◆ Pictures with circuit source files:
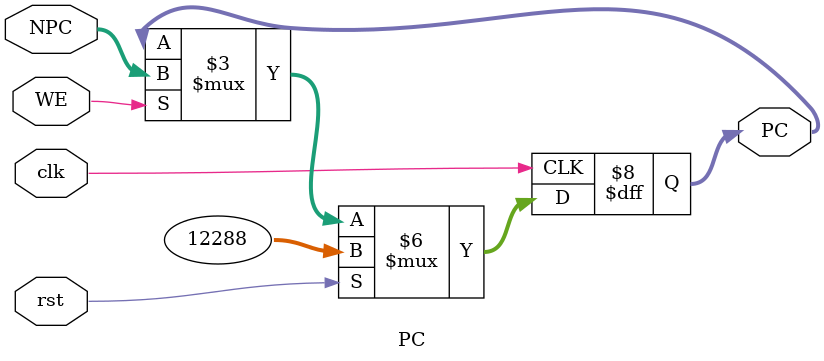
<source format=v>

module PC (
    input wire clk,
    input wire rst,
    input wire WE,
    input wire [31:0] NPC,
    output reg [31:0] PC
);
    /*
        Program Counter
        Address space: 0x00003000-0x00006FFF
    */
    initial begin
        PC = 32'h00003000;
    end

    always @(posedge clk) begin
        if (rst) begin
            PC <= 32'h00003000;
        end 
        else if (WE) begin
            PC <= NPC;
        end
    end
endmodule
</source>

◆ Exercise objective:
All lines above that contain "input" are required in the answer.

◆ Written reply:
    input wire clk,
    input wire rst,
    input wire WE,
    input wire [31:0] NPC,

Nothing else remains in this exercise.